William Kingsford (23 December 1819 – 29 September 1898) was an English-born Canadian historian. Born in London, England, served in the army, and went to Canada, where he was engaged in surveying work. He was a self-taught historian, and one of the first to use the archives being gathered in Ottawa. He is best known for his History of Canada in 10 volumes (1887-1898), which was widely read by the upper middle class, as well as Anglophone teachers, despite its poor organization and pedestrian writing style. Kingsford believed that the Conquest of New France guaranteed victory for British constitutional liberty and that it ensured material progress. He assumed the assimilation of French Canadians into a superior British culture was inevitable and desirable, for he envisioned Canada as one nation with one anglophone population.
Born on 23 December 1819 in the parish of St. Lawrence Jewry, London, he was the son of William and Elizabeth Kingsford of Lad Lane. Educated at Nicholas Wanostrocht's school in Camberwell, he was articled at an early age to an architect. He then enlisted in the 1st Dragoon Guards, aged 16. He went with his regiment to Canada in 1837, became sergeant, and in 1840, through the influence of his friends at home, obtained his discharge, despite an offer by Sir George Cathcart, colonel of the regiment, to procure a commission for him.

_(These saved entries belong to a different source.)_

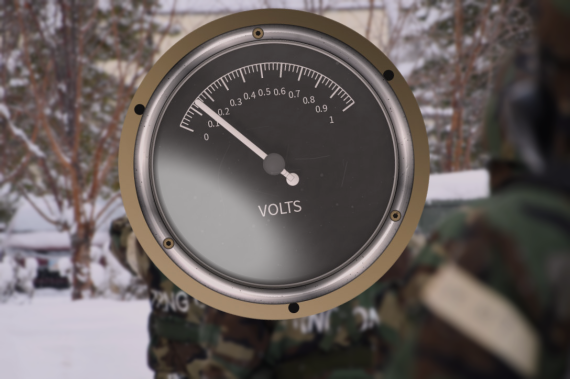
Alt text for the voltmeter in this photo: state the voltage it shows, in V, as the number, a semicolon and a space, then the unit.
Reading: 0.14; V
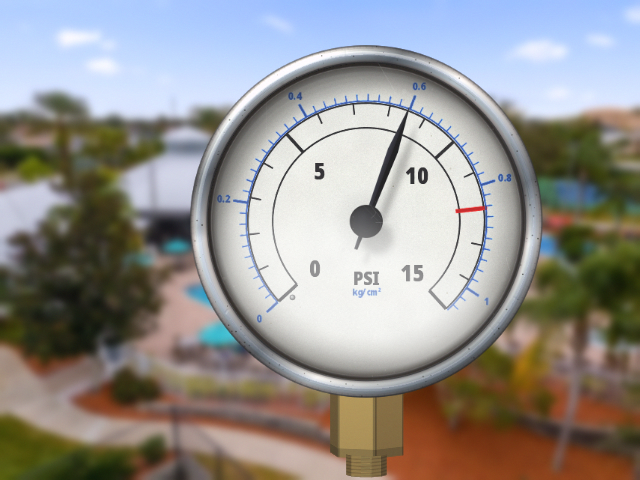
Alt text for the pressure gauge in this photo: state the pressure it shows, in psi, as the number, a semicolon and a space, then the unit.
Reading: 8.5; psi
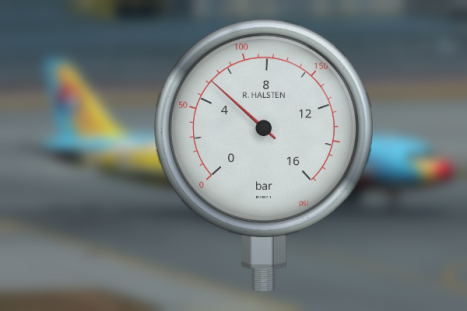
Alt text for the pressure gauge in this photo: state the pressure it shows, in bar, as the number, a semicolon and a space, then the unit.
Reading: 5; bar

Entering the office of the city surveyor of Montreal in 1841, Kingford qualified in due course as civil engineer, and obtained the position of deputy city surveyor, a post which he held for three years. He resigned to begin the publication of the Montreal Times, in company with Murdo McIver. Two years later he entered the public works department, and among other undertakings made a new survey of the Lachine Canal.
In 1849 Kingsford was engaged in the construction of the Hudson River Railroad in the state of New York, and in 1851 went to Panama as assistant engineer to J. J. Campbell, who was then building the Panama Canal Railway. Returning to Canada in 1853, he surveyed for the Grand Trunk Railway the tracks from Montreal to Vaudreuil, from Montreal to Cornwall, Ontario, from Brockville to Rideau, and, under A. M. Ross, who had the construction of the work in charge, laid down the lines of the Victoria Bridge.